Шагая один среди зарослей, я мог не торопясь рассматривать растения по краям тропы и внимательно прислушиваться к голосам джунглей. Яснее всего раздавалось странное кваканье множества лягушек, такое же, какое я слышал в Чичен-Ице. Временами по лесу разносился пронзительный, почти человеческий крик. Это заявляла о себе птица чачалака. Название ее на языке майя дает наглядное представление о крике птицы. Размером чачалака с крупную куропатку, индейцы охотятся на нее ради мяса. Своим громким криком эта довольно смирная птица очень помогает охотникам. Изредка передо мной мелькала голубая юкатанская сойка, птица с красивым ярким оперением. Древние майя очень высоко ценили эту птицу, используя ее перья для своих огромных и сложных головных уборов. В древности из птичьих перьев изготовлялась также особая мозаика, уникальный вид искусства Нового Света, в котором майя заметно выделялись своим мастерством. Они вплетали тысячи перышек в основу из хлопчатобумажной пряжи. С такой блестящей, нарядной тканью не мог сравниться никакой шелк. К сожалению, сейчас это искусство совсем забыто.
Больше всего я старался смотреть на землю, но змей, слава богу, ни разу не видел. Через три часа тропа настолько сузилась, что приходилось раздвигать в стороны ветки.
Вскоре встретилась еще одна развилка, а потом тропы стали без конца пересекаться, все время сбивая меня с толку. Каждый раз я старался выбирать тропинку пошире и, как оказалось, не ошибся. Когда я уж совсем было решил, что сбился с дороги, где-то впереди раздался крик петуха, и через несколько минут я увидел деревню.
На полянке было разбросано с десяток маленьких овальных хижин, обращенных задней стороной к лесу. Двери всех хижин выходили на общую площадь, где стояли еще две хижины побольше, одна овальная, с белеными стенами, другая прямоугольная. В центре деревни был вырыт маленький колодец.
Когда я вышел из темного лесного туннеля на поляну, две индеанки, заметив меня, схватили детей и скрылись в хижинах. Я остался один посреди деревни. Нигде не было видно ни души, хотя я знал и даже чувствовал, что из каждой хижины сквозь щели в стенах за малейшим моим движением следит множество любопытных глаз.

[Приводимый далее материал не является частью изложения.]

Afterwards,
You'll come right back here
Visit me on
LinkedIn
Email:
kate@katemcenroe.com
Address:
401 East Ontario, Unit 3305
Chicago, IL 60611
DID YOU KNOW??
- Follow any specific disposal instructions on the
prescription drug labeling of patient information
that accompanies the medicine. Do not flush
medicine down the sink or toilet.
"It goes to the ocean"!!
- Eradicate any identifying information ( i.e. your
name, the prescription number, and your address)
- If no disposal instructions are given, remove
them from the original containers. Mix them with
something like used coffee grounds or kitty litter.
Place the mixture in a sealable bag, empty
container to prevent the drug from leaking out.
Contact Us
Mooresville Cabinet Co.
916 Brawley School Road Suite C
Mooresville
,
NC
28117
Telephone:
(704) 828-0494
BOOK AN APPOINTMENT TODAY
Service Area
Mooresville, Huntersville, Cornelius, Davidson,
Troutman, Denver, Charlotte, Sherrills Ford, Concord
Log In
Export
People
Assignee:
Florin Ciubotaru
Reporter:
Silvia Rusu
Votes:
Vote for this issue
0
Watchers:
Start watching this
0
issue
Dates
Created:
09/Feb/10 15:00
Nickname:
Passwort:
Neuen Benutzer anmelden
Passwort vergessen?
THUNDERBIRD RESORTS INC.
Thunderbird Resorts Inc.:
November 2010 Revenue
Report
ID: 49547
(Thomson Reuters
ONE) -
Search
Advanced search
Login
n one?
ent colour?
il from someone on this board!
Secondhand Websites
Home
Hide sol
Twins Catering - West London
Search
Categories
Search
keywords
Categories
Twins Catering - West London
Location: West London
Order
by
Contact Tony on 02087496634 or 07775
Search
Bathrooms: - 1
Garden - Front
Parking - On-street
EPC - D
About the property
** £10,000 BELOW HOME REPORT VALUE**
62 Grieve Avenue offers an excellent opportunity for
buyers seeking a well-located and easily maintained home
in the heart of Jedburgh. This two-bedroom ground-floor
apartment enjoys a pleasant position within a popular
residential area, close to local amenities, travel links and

Не зная, что делать, я опустил на землю свою ношу и довольно неуверенно прошелся по поляне в надежде кого-нибудь увидеть. Но никто не показывался. Тогда я направился к одной из хижин и, остановившись в нескольких ярдах от нее, отважился не очень громко позвать:
— Канче!
Это было имя единственного человека, который мог бы меня теперь выручить. Не получив ответа, я попробовал подойти к другой хижине, на этот раз еще ближе. Сквозь щели в стенах было видно, как кто-то движется там внутри. Я снова позвал:
— Канче!
Тогда из темного дверного проема высунулась обнаженная мускулистая рука и показала через поляну на одну из трех хижин за низкой каменной оградой. Я подошел к этой хижине и, не дожидаясь приглашения, нагнулся и вошел в нее. Внутри было почти совсем темно. Распрямившись, я оказался лицом к лицу с двумя довольно неприятными с виду индейцами. Они были обнажены до пояса, на прямые плечи падали длинные черные волосы. Меня охватил страх. Я только и смог повторить: «Канче», сомневаясь теперь, поймут ли меня и существует ли на самом деле этот Канче. В ответ индейцы лишь показали на маленькую дверь в задней части хижины. Не смея больше вымолвить ни слова, я, будто преступник, в полном смятении вышел через этот проход во двор. Позади оказалась еще одна хижина, видимо совсем новая. Жерди ее стен были желтыми, а крыша из пальмовых листьев не успела приобрести обычного рыже-серого оттенка, как у всех старых крыш.